The third spirit, the Ghost of Christmas Yet to Come, shows Scrooge a Christmas Day in the future. The silent ghost reveals scenes involving the death of a disliked man whose funeral is attended by local businessmen only on condition that lunch is provided. His charwoman, laundress and the local undertaker steal his possessions to sell to a fence. When he asks the spirit to show a single person who feels emotion over his death, he is only given the pleasure of a poor couple who rejoice that his death gives them more time to put their finances in order. When Scrooge asks to see tenderness connected with any death, the ghost shows him Bob Cratchit and his family mourning the death of Tiny Tim. The ghost then allows Scrooge to see a neglected grave, with a tombstone bearing Scrooge's name. Sobbing, Scrooge pledges to change his ways.
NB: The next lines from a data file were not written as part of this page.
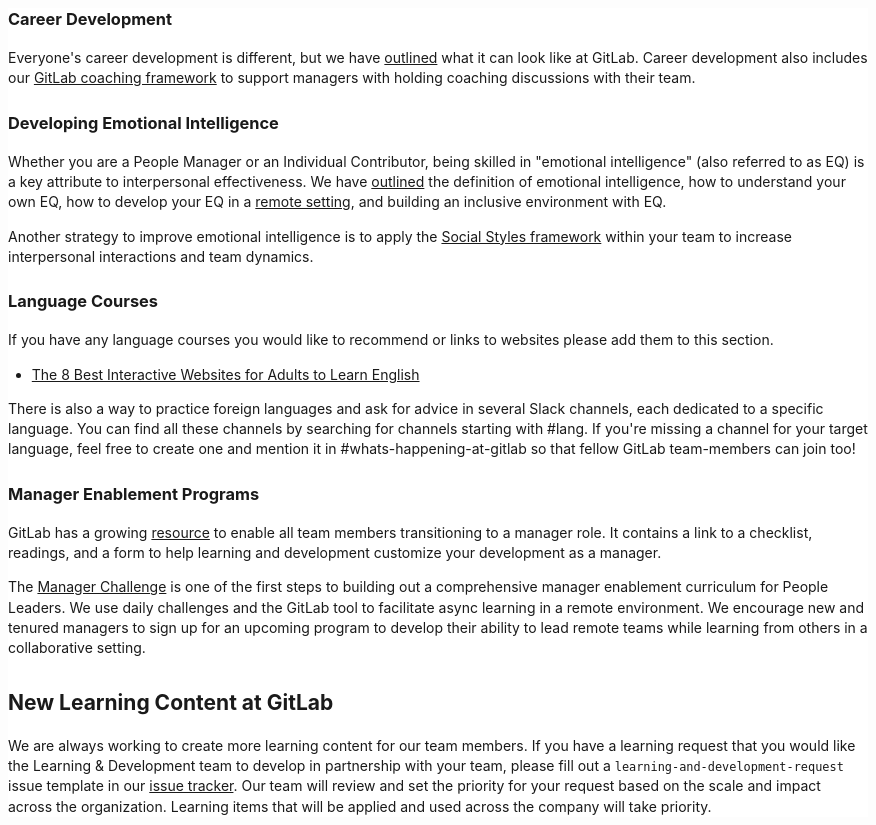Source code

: ### Career Development

Everyone's career development is different, but we have [outlined](/handbook/people-group/learning-and-development/career-development/) what it can look like at GitLab. Career development also includes our [GitLab coaching framework](/handbook/leadership/coaching/) to support managers with holding coaching discussions with their team. 

### Developing Emotional Intelligence

Whether you are a People Manager or an Individual Contributor, being skilled in "emotional intelligence" (also referred to as EQ) is a key attribute to interpersonal effectiveness. We have [outlined](/handbook/leadership/emotional-intelligence/) the definition of emotional intelligence, how to understand your own EQ, how to develop your EQ in a [remote setting](/company/culture/all-remote/guide/), and building an inclusive environment with EQ. 

Another strategy to improve emotional intelligence is to apply the [Social Styles framework](/handbook/leadership/emotional-intelligence/social-styles/) within your team to increase interpersonal interactions and team dynamics. 

### Language Courses

If you have any language courses you would like to recommend or links to websites please add them to this section.

 - [The 8 Best Interactive Websites for Adults to Learn English](https://www.fluentu.com/blog/english/best-websites-to-learn-english/)

There is also a way to practice foreign languages and ask for advice in several Slack channels, each dedicated to a specific language. You can find all these channels by searching for channels starting with #lang. If you're missing a channel for your target language, feel free to create one and mention it in #whats-happening-at-gitlab so that fellow GitLab team-members can join too!

### Manager Enablement Programs

GitLab has a growing [resource](/handbook/people-group/learning-and-development/manager-development/) to enable all team members transitioning to a manager role. It contains a link to a checklist, readings, and a form to help learning and development customize your development as a manager.

The [Manager Challenge](/handbook/people-group/learning-and-development/manager-challenge/) is one of the first steps to building out a comprehensive manager enablement curriculum for People Leaders. We use daily challenges and the GitLab tool to facilitate async learning in a remote environment. We encourage new and tenured managers to sign up for an upcoming program to develop their ability to lead remote teams while learning from others in a collaborative setting. 

## New Learning Content at GitLab

We are always working to create more learning content for our team members. If you have a learning request that you would like the Learning & Development team to develop in partnership with your team, please fill out a `learning-and-development-request` issue template in our [issue tracker](https://gitlab.com/gitlab-com/people-group/learning-and-development/-/issues). Our team will review and set the priority for your request based on the scale and impact across the organization. Learning items that will be applied and used across the company will take priority. 
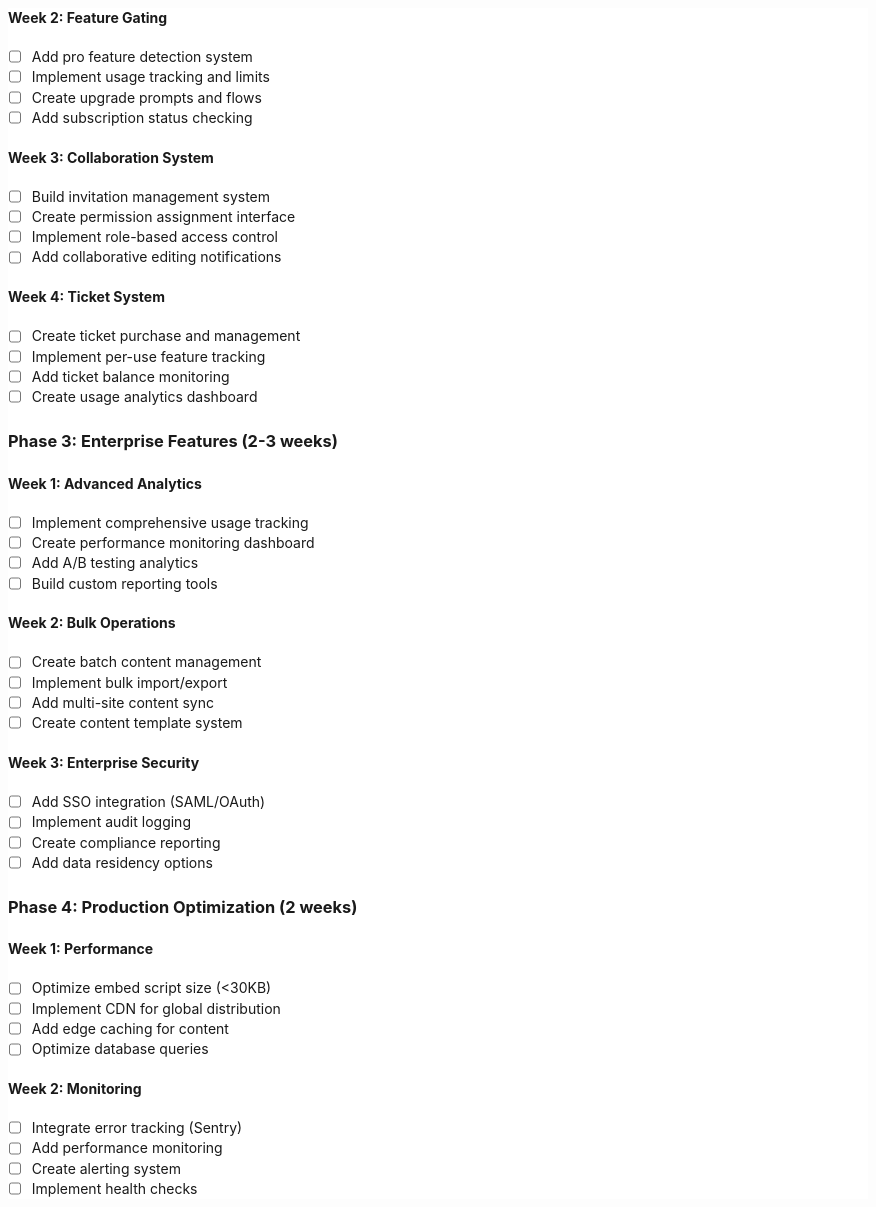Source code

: #### Week 2: Feature Gating
- [ ] Add pro feature detection system
- [ ] Implement usage tracking and limits
- [ ] Create upgrade prompts and flows
- [ ] Add subscription status checking

#### Week 3: Collaboration System
- [ ] Build invitation management system
- [ ] Create permission assignment interface
- [ ] Implement role-based access control
- [ ] Add collaborative editing notifications

#### Week 4: Ticket System
- [ ] Create ticket purchase and management
- [ ] Implement per-use feature tracking
- [ ] Add ticket balance monitoring
- [ ] Create usage analytics dashboard

### Phase 3: Enterprise Features (2-3 weeks)

#### Week 1: Advanced Analytics
- [ ] Implement comprehensive usage tracking
- [ ] Create performance monitoring dashboard
- [ ] Add A/B testing analytics
- [ ] Build custom reporting tools

#### Week 2: Bulk Operations
- [ ] Create batch content management
- [ ] Implement bulk import/export
- [ ] Add multi-site content sync
- [ ] Create content template system

#### Week 3: Enterprise Security
- [ ] Add SSO integration (SAML/OAuth)
- [ ] Implement audit logging
- [ ] Create compliance reporting
- [ ] Add data residency options

### Phase 4: Production Optimization (2 weeks)

#### Week 1: Performance
- [ ] Optimize embed script size (<30KB)
- [ ] Implement CDN for global distribution
- [ ] Add edge caching for content
- [ ] Optimize database queries

#### Week 2: Monitoring
- [ ] Integrate error tracking (Sentry)
- [ ] Add performance monitoring
- [ ] Create alerting system
- [ ] Implement health checks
Scrooge awakens on Christmas morning a changed man. He makes a large donation to the charity he rejected the previous day, anonymously sends a large turkey to the Cratchit home for Christmas dinner and spends the afternoon with Fred's family. The following day he gives Cratchit an increase in pay, and begins to become a father figure to Tiny Tim. From then on, Scrooge treats everyone with kindness, generosity and compassion, embodying the spirit of Christmas.
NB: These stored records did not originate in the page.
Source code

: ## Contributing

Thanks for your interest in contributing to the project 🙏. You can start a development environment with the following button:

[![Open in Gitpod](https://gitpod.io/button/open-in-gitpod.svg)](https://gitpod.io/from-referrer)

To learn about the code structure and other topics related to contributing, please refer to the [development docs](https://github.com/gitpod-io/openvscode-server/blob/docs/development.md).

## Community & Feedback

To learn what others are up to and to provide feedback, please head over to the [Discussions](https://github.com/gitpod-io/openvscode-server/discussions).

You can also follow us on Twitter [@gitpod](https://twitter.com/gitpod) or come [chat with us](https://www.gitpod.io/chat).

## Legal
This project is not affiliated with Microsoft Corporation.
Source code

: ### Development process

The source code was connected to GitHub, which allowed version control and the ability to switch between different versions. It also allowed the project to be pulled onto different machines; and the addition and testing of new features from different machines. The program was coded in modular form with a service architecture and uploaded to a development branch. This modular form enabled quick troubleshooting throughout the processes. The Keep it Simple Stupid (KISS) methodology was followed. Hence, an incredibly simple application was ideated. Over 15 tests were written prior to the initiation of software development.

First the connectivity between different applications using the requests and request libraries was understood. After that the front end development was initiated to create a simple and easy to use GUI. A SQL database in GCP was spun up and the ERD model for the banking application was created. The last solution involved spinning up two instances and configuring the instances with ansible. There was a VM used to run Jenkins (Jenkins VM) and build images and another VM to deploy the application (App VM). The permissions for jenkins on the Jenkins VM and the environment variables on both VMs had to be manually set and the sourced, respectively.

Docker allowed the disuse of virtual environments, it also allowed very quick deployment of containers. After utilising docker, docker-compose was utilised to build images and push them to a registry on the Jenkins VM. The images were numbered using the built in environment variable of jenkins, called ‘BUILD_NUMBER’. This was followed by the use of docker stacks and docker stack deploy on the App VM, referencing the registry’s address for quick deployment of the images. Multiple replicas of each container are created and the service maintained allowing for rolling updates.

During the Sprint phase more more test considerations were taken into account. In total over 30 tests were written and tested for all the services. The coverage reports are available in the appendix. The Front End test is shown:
Emily is delighted by the performance and the grandmother finishes her narration.

==Cast==
- Siân Phillips as Grandmother/Narrator
- Thea Achillea as Emily
- Michael Nunn as Ebenezer Scrooge
  - Simon Russell Beale as the voice of Ebenezer Scrooge
- Grace Jabbari as Belle
  - Carey Mulligan as the voice of Belle
- Brekke Fagerlund Karl as Bob Cratchit/The Ghost of Christmas Yet to Come
  - Martin Freeman as the voice of Bob Cratchit
- Mikey Boateng as The Ghost of Christmas Present
  - Daniel Kaluuya as the voice of The Ghost of Christmas Present
- Russell Maliphant as Marley's Ghost
  - Andy Serkis as the voice of Marley's Ghost
- Dana Maliphant as The Ghost of Christmas Past
  - Leslie Caron as the voice of The Ghost of Christmas Past
- Danil Golovam as Tiny Tim
  - Archie Durrant as the voice of Tiny Tim
- Simone Donati as Fred
  - Oliver John Lock as Fred's voice
- Faith Prendergast as Martha
  - Sydney Craven as the voice of Martha
- Elleanor Perry as Sarah
  - Sarah Schoenbeck as Sarah's voice
- Robert Cotton as Father
- Georgina Sutcliffe as Mother
- Andrej Kaminsky as Dancer

==Release==
The film was released theatrically in the United Kingdom on 20 November 2020. It was also released theatrically in the United States on 4 December 2020.

==Reception==

Tracey Petherick of Common Sense Media awarded the film four stars out of five, calling it "creepy in places, bleak in others, but the overall takeaway is an elegant, dynamic, and ultimately uplifting festive treat." Martin Unsworth of Starburst wrote, "It's a tale that has been retold numerous times to varying effect. This adaptation utilises Charles Dickens' original text as a spoken story over a dazzling ballet-esque depiction of the ultimate Yuletide story."

Stephen Dalton of The Hollywood Reporter gave the film a negative review, calling it "Technically impressive but dramatically flat." The Timess Kevin Maher gave it 2/5 stars, saying it "mash[es] together a wholesome kids' movie with an underwhelming ballet, a low-fi cartoon and a curious overdub featuring famous actors lending their voices to the dancers."